**Required actions**
1: Please explain in one to three sentences what, according to the PDCFR+ summary, gives PDCFR+ its faster convergence and robustness to dominated actions.
2: Write what comes next in the PDCFR+ summary, starting after its final sentence.

Minimizing Weighted Counterfactual Regret with Optimistic Online Mirror Descent
Hang Xu, Kai Li, Bingyun Liu, Haobo Fu, Qiang Fu, Junliang Xing, Jian Cheng
TL;DR
This work addresses solving imperfect-information games by advancing regret-minimization methods. It introduces PDCFR+, an optimistic CFR variant that unifies ideas from PCFR+ and DCFR+ within a weighted regret framework built on Online Mirror Descent, enabling faster convergence and robustness to dominated actions. Theoretical results show convergence to Nash equilibrium under appropriate weighting schemes, and experiments across diverse IIGs demonstrate substantial speedups over prior CFR variants, especially in non-poker settings. The approach offers practical significance for scalable equilibrium computation in strategic settings and opens avenues for integrating weighting and prediction-based updates with function approximation and adaptive discounting.

**Provided material**

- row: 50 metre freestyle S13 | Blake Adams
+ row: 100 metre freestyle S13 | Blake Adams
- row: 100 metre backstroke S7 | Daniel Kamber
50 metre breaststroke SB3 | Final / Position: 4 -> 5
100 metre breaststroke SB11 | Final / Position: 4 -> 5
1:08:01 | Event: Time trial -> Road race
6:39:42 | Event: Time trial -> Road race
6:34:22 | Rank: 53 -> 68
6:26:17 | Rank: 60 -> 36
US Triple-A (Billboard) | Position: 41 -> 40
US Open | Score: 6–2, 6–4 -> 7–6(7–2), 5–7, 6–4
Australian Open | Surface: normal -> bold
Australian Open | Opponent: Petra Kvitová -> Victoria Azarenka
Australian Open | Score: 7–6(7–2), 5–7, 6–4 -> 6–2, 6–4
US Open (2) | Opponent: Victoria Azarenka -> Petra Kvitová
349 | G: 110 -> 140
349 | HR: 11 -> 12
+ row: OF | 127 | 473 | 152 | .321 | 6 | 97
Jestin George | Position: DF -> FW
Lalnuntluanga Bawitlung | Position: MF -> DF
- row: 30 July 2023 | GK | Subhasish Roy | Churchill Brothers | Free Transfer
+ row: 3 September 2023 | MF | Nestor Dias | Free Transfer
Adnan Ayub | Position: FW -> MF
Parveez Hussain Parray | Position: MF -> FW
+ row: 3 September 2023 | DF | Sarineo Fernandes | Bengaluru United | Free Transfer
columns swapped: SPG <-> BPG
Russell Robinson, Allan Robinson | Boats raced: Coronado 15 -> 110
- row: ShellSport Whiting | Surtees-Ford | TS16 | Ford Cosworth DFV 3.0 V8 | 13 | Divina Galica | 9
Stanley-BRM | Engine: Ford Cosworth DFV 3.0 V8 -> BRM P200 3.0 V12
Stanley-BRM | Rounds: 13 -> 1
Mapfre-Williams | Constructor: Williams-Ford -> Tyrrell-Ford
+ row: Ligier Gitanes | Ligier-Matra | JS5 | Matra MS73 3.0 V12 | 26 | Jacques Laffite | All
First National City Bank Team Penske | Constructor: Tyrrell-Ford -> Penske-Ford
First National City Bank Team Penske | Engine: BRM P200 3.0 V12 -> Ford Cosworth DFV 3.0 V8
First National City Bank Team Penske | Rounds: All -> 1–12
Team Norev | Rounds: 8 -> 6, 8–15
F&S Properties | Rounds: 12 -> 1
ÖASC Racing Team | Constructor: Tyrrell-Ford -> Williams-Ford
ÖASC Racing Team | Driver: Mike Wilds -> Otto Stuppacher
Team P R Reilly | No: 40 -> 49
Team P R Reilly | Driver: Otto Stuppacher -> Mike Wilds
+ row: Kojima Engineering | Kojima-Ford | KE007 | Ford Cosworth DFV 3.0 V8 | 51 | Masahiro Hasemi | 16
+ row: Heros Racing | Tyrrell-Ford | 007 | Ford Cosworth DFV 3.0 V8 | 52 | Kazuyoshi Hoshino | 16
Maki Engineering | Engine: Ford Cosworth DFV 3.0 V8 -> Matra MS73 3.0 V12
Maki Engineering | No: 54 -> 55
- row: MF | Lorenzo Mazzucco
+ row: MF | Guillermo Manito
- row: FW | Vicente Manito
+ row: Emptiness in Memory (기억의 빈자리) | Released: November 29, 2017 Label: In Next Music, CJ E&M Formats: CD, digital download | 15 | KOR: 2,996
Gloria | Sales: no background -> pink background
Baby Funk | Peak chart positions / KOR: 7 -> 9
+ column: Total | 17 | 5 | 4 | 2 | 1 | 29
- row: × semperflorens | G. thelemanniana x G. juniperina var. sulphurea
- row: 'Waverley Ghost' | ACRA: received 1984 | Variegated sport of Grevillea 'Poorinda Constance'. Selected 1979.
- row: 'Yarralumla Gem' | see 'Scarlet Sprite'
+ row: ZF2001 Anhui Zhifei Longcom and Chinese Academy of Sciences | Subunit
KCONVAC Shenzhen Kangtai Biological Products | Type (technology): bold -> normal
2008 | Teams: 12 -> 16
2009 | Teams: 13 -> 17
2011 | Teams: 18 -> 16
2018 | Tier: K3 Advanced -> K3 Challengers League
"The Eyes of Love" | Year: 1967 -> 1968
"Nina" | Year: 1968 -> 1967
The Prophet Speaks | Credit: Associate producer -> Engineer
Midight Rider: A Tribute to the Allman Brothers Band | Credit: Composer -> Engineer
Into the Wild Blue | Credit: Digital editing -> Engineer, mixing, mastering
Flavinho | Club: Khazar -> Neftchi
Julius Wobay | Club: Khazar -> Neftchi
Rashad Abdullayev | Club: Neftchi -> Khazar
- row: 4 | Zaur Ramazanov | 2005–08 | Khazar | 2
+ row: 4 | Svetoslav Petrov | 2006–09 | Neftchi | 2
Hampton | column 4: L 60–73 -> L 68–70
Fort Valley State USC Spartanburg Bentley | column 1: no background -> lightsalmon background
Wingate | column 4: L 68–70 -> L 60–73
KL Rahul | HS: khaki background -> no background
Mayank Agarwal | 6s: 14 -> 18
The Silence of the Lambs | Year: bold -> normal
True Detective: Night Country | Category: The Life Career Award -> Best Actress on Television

**Solved tasks**
1: PDCFR+ combines ideas from PCFR+ and DCFR+ within a weighted regret framework built on Online Mirror Descent. The summary states that this combination is what enables its faster convergence and its robustness to dominated actions.

2:
Abstract
Counterfactual regret minimization (CFR) is a family of algorithms for effectively solving imperfect-information games. It decomposes the total regret into counterfactual regrets, utilizing local regret minimization algorithms, such as Regret Matching (RM) or RM+, to minimize them. Recent research establishes a connection between Online Mirror Descent (OMD) and RM+, paving the way for an optimistic variant PRM+ and its extension PCFR+. However, PCFR+ assigns uniform weights for each iteration when determining regrets, leading to substantial regrets when facing dominated actions. This work explores minimizing weighted counterfactual regret with optimistic OMD, resulting in a novel CFR variant PDCFR+. It integrates PCFR+ and Discounted CFR (DCFR) in a principled manner, swiftly mitigating negative effects of dominated actions and consistently leveraging predictions to accelerate convergence. Theoretical analyses prove that PDCFR+ converges to a Nash equilibrium, particularly under distinct weighting schemes for regrets and average strategies. Experimental results demonstrate PDCFR+'s fast convergence in common imperfect-information games. The code is available at https://github.com/rpSebastian/PDCFRPlus.